The formalities/function are listed below in order of priority :
After Board Meeting
a. to be prepared draft Minutes of the meeting
b. place the draft minutes before the Chairman for his consent
c. get the signature of the Chairman of the meeting on the final printed minutes
d. circulate the signed minutes to all the members of the Board.
e. all necessary measures have to be taken according to the decision/assigned by the board.
f. report to the authority empowered by the Board regarding assignment.
g. In case of approval of Yearly Financial Statement, appropriation of profit, declaration of
dividend, date of AGM, book closure/record date and any other decision which caused
price sensitive information for publicly traded company, the following immediate actions
must be taken by the CS :
- within 30 minutes of the decision in regard to price sensitive information shall be
informed to the SEC, DSE and CSE through fax.

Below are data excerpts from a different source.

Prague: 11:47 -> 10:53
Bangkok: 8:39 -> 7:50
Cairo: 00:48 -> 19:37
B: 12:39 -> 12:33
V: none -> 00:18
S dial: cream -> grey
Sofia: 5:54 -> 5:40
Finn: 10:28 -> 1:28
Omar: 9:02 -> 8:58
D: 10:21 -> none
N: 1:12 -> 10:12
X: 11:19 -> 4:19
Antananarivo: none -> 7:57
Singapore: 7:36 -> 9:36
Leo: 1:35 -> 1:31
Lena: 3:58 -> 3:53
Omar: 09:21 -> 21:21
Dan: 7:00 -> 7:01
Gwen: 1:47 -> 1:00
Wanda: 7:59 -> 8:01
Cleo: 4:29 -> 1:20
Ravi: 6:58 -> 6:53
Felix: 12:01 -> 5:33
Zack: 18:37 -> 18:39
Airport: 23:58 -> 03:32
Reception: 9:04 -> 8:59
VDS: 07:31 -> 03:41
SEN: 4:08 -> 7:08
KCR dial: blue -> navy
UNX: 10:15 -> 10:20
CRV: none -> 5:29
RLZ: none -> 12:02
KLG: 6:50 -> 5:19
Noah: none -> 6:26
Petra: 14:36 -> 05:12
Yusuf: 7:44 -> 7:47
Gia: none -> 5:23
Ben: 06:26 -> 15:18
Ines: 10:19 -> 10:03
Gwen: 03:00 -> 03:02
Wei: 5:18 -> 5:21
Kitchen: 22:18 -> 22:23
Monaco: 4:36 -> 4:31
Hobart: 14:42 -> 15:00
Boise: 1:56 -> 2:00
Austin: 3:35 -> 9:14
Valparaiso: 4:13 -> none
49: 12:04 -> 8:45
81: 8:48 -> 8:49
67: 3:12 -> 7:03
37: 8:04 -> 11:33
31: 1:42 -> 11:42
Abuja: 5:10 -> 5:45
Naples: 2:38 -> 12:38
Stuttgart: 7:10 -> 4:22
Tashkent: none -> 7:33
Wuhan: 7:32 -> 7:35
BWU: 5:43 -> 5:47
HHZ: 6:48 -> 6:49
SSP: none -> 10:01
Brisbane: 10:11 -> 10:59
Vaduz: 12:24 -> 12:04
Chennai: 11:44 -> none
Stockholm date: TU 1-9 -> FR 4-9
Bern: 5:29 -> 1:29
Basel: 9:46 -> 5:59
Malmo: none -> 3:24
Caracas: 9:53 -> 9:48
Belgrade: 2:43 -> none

- there after hard copy of same to be sent to the SEC, DSE and CSE
- a circular through two daily news paper (bangle and English) have to be
published.
- Financial statement (Management Accounts) to be sent to the Company Auditor
for their report immediately after board decision.
h. all necessary preparation to be take to hold the annual or other general meeting as
decided by the Board.
After Annual General Meeting
a. to be prepared draft Minutes of the meeting
b. place the draft minutes before the Chairman for his consent
c. get the signature of the Chairman of the meeting on the final printed minutes
d. to send the minutes of AGM to the SEC, DSE and CSE with in 14 days.
e. to send the information of appointment /reappointment of directors
f. to send the information of appointment /reappointment of auditors within 7 days of the
meeting
g. to file Summery of Share Capital and list of shareholders (Schedule X) ,audited accounts
h. to file Particulars of Directors ( Form-XII) and Consent to act as director (Form-IX) if
required.
i. to file Return of Allotment within 60 days if AGM declared any stock dividend.
j. To open separate bank account for payment of dividend and to deposit total amount of
dividend payable.
k. all necessary measures in regard to payment of dividend (cash or stock) with in 60 days
l. to pay income tax deducted from dividend with in seven days from the date of issue
m. to take action on other decision of the shareholders.
After Extra Ordinary General Meeting
a. to be prepared draft Minutes of the meeting
b. place the draft minutes before the Chairman for his consent
c. get the signature of the Chairman of the meeting on the final printed minutes
d. to file the minutes to the Registrar of Joint Stock Companies and Firms through ( FormVIII).
e. In regard to change of object clause of the memorandum necessary preparation for
obtaining of approval from the High Court.